Bislang blieben bei kariösen Läsionen nur Füllungen aus Kunststoff, Zement oder Amalgam. Wissenschaftler aktivieren jetzt mit unterschiedlichen Arzneistoffen Stammzellen in der Zahnpulpa von Mäusen. Nach wenigen Wochen waren die beschädigten Zähne wieder intakt.
Laut WHO sind 95 Prozent aller Menschen von Karies betroffen. Zahnärzte haben zwar modernste Füllmaterialien entwickelt, aber gerade nach großen Läsionen verlieren Zähne an Stabilität, müssen kurzfristig überkront und langfristig durch ein Implantat ersetzt werden. Der Wunsch, Karies im biologischen Sinne zu heilen, ist so alt wie die Zahnmedizin selbst. Im Experiment ist es Forschern nun gelungen, Regenerationsprozesse mit bekannten Wirkstoffen anzustoßen.

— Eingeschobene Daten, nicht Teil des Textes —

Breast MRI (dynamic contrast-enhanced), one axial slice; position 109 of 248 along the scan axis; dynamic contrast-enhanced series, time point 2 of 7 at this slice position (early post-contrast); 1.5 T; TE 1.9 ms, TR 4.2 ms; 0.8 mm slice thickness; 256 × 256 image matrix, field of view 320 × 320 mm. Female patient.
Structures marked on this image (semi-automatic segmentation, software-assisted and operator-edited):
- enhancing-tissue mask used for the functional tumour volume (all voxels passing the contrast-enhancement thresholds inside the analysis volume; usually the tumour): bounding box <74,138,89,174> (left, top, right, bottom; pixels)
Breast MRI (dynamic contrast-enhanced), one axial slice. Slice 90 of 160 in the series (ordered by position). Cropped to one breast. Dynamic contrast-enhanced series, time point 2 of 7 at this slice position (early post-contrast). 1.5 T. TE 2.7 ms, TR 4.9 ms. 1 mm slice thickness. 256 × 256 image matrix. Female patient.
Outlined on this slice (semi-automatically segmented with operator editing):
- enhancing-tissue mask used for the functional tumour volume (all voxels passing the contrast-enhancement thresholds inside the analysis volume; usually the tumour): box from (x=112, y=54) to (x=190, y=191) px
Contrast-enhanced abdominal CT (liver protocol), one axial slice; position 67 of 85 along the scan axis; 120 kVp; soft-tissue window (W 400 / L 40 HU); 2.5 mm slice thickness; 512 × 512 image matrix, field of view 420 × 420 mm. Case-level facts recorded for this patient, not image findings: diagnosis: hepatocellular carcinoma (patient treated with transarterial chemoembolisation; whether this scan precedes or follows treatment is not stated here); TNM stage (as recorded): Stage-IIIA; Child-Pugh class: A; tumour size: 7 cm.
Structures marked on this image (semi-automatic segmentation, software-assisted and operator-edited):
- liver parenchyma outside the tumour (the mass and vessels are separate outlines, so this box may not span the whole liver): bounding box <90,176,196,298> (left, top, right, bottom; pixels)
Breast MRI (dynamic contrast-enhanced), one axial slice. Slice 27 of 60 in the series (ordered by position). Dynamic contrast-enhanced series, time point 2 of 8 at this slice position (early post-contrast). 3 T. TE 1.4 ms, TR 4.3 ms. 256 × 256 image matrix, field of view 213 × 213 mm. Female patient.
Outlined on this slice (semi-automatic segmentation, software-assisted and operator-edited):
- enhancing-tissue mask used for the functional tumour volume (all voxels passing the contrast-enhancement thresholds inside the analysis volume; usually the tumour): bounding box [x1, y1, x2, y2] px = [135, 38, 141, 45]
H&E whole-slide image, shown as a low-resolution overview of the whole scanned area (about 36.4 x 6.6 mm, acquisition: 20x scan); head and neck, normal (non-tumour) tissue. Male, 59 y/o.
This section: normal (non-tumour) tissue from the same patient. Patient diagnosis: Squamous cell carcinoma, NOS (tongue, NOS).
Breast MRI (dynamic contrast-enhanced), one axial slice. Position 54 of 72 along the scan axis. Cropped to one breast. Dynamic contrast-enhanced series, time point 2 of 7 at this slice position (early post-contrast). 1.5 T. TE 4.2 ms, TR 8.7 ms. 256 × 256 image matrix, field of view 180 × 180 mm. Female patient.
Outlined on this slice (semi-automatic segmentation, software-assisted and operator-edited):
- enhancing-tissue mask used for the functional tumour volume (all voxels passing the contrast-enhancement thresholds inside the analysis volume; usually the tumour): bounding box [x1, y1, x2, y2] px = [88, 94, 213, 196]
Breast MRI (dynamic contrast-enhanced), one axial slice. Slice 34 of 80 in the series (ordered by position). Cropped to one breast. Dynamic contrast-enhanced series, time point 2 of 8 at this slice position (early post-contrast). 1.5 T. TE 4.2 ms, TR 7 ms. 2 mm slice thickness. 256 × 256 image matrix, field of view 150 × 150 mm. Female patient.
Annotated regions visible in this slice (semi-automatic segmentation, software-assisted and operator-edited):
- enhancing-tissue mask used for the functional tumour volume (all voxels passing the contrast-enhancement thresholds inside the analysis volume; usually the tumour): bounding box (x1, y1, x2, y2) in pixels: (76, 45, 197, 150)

Beim letzten Treffen der British Society for Oral and Dental Research Anfang September stellte Ikhlas El Karim von der Queen’s University Belfast neue Ergebnisse vor (Abstract 031, Seite 73). Sie kombinierte Methoden aus der Bioinformatik und der Molekularbiologie, um herauszufinden, wie sich Differenzierungsvorgänge dentaler Stammzellen steuern lassen. Per Computer simulierte El Karim den Effekt verschiedener Moleküle auf die Genexpression. Geeignete Wirkstoffkandidaten unterzog sie anschließend toxikologischen Tests. Ihr Ergebnis überrascht: Acetylsalicylsäure (ASS) erwies sich als geeigneter Kandidat, um Stammzellen so zu differenzieren, dass sie Zahnläsionen reparieren könnten.
Während El Karims Erkenntnisse noch sehr theoretisch sind, hat Vitor C. M. Neves vom Kings College in London schon deutlich mehr Resultate vorzuweisen. Sein Team experimentierte mit Tideglusib. Der Wirkstoff wurde eigentlich entwickelt, um Morbus Alzheimer zu therapieren. Er wirkt als potenter Inhibitor des Enzyms Glykogensynthase-Kinase 3. GSK-3, so die wissenschaftliche Abkürzung, überträgt Phosphat-Reste selektiv auf die Serin- und Threonin-Seitenketten diverser Proteine. Dazu gehören auch die Tau-Proteine bei Morbus Alzheimer. Seit Anfang 2017 werden klinische Studien der Phase IIa und IIb durchgeführt.
Aus frühen In-vitro-Studien war bekannt, dass der GSK-3-Hemmer Proteine in anderen Organsystemen ebenfalls beeinflusst. Dazu gehören auch Stammzellen in der Pulpa von Zähnen. Neves bohrte Mäusen kleine Löcher in ihre Zähne, um kariöse Läsionen zu simulieren. In die Kavitäten steckte er resorbierbare Schwämme aus Kollagen. Sie enthielten gelöstes Tideglusib. Wie der Forscher berichtet, verschlossen sich die Kavitäten innerhalb von sechs Wochen. Die Zähne waren danach intakt. „Die Einfachheit unseres Ansatzes für die natürliche Behandlung von großen Zahn-Hohlräumen macht es als klinisches Dentalprodukt ideal, da es zum einen den Schutz der Pulpa bietet und das benötigte Dentin wiederherstellt“, schreibt Coautor Paul Sharpe. Bevor Neves und Sharpe an klinische Tests denken, wollen sie Experimente mit Ratten wagen. Deren Zähne sind im Gegensatz zu Zähnen von Mäusen wesentlich größer.